--- Start of Extracted text ---

To complicate things... my Canadian passport expires in June 2014.

My problems to solve and related questions:
-Can I get a temporary permit to travel out and return to Mexico? (We want the child born here in Mexico)
-How do I go about getting a new passport from within Mexico?
-For my fiance's USA visa will he need to go to Mexico City? (We are living in Quintana Roo)

Thanks for taking the time to read this and if you can share some wisdom.

-Katouche


----------



## TundraGreen (Jul 15, 2010)

Katouche said:


> Hello all,
> 
> I have a tough situation and would like some help on where to begin... hoping that one or some of you have gone through something similar. I'll make it as to-the-point as possible:
> 
> ...


When you leave Mexico, there will probably be a fine to pay for having overstayed your tourist permit. I suggest talking to Migración again. When you return to Mexico, you can get a new tourist permit. After the child is born you can apply for a visa.

You need to contact the Canadian consular office in Playa del Carmen. I suspect they can give you a new passport.
*Jurisdiction: States of Campeche, Quintana Roo and Yucatán
except the coast of Quintana Roo from Puerto Morelos to Tulum and Cozumel Island
**
Address, phone, fax, email*
Consular Agency of Canada
Centro Empresarial Oficina E7
Blvd. Kukulcan Km. 12
Zona Hotelera
77599 Cancún, Quintana Roo - Mexico
Telephone: (998) 883-3360 / 883-3361
Fax: (998) 883-3232
E-mail: [email protected]
*Hours of Operation*
Monday - Friday: 9:00 am - 1:00 pm


Your fiance can apply for a US visa at either the US Consulate in Merida or at the Consular Office in Cancun. I don't know whether Consular Offices do visas, but Consulates do.


----------



## maesonna (Jun 10, 2008)

TundraGreen gave you the info for your Canadian passport. At the consulate they will tell you whether you can renew the passport there. In my case, I live in Mexico City, and I renew my passport at the consulate at the Canadian Embassy in Mexico City. 

Here is the starting point for information about what you need to renew your Canadian passport. Look for the links for renewing your passport abroad.

Once your child is born, be sure to go to the Canadian consulate to get a Certificate of Canadian Citizenship for your baby. This will save you a whole raft of problems in the future, such as having to get the baby a visa to travel to Canada or the U.S. as a Mexican. Your child will be able to have a Canadian passport and enter Canada and the U.S. as a Canadian.

--- End of Extracted text ---
--- Start of Given material ---

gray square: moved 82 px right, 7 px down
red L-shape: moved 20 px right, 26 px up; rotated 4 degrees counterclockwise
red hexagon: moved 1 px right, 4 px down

--- End of Given material ---

**Exercises to complete**
• 1. In the forum thread on passports and visas in Mexico, what are the hours of operation of the Consular Agency of Canada in Cancún?
• 2. Write what follows the final sentence of the forum thread on passports and visas in Mexico.

**Response list**
• 1. Monday to Friday, 9:00 am to 1:00 pm.

• 2.
----------



## RVGRINGO (May 16, 2007)

The INM advice to await the birth of the baby was very generous and practical. Under the circumstances, I would not chance leaving Mexico until then. You could be fined and possibly prevented from returning, which would really be terrible. Maybe you could attend the family reunion via Skype. Are you even sure that your husband can get a visa for the USA? It is not easy.
Your error, of course, was not returning to get a fresh FMM, or even applying for Residente Permanente status as the spouse of a Mexican national. Now you face a possible Catch-22 situation.
Hopefully, the baby is due in the not-too-distant future and you can resolve the problem. Meanwhile, keep a low profile and I hope all goes well.


----------



## Isla Verde (Oct 19, 2011)

RVGRINGO said:


> The INM advice to await the birth of the baby was very generous and practical. Under the circumstances, I would not chance leaving Mexico until then. You could be fined and possibly prevented from returning, which would really be terrible. Maybe you could attend the family reunion via Skype. Are you even sure that your husband can get a visa for the USA? It is not easy.


If your husband applies for a visitor visa and mentions he has an American fiancée, there's an excellent chance that the visa will be denied.


----------



## TundraGreen (Jul 15, 2010)

Isla Verde said:


> If your husband applies for a visitor visa and mentions he has an American fiancée, there's an excellent chance that the visa will be denied.


She is not a US citizen, but rather a Canadian citizen, so this may not be an issue. It certainly would be if she were US.


----------



## Isla Verde (Oct 19, 2011)

TundraGreen said:


> She is not a US citizen, but rather a Canadian citizen, so this may not be an issue. It certainly would be if she were US.


Good point, TG. When I made my comment, I'd forgotten that important fact.


----------



## TundraGreen (Jul 15, 2010)

Isla Verde said:


> Good point, TG. When I made my comment, I'd forgotten that important fact.


The fact that she has family in North Carolina and a Mexican fiance, may raise concerns with US immigration even though she is not herself a US citizen. They may wonder if the couple is really thinking of staying in the US near her relatives. So your comment is probably still accurate.

Incidentally, from everything I have been told by US Consular visa section employees, it would not be a good idea to try to hide any of these facts from the visa interviewer. They interview hundreds of people a week and are very good at detecting people that are lying or hiding facts. If they even suspect that the applicant is hiding something, it is an automatic rejection.


----------



## citlali (Mar 4, 2013)

Your fiancé can apply for a US visa on line. He will have to make two appointments , one for finger print one day and the other for the visa interview. The application asks where you want to go for the interview Mexico City or Merida so in your case it is easy.

It was not a good idea to buy tickets in advance as the visa maybe denied . If your fiancé owns a business , a house and can show money in the bank and can show he has a reason to go back to Mexico he will have no problems with his visa if not he probably will not get he visa.

You are also taking a chance by leaving as what the immigration in Yucatan says is one thing and what they will say when you want to come back maybe another, 

You would be better off planning to go to North Carolina after the baby is born and your status has been settled, the family could see the baby as well.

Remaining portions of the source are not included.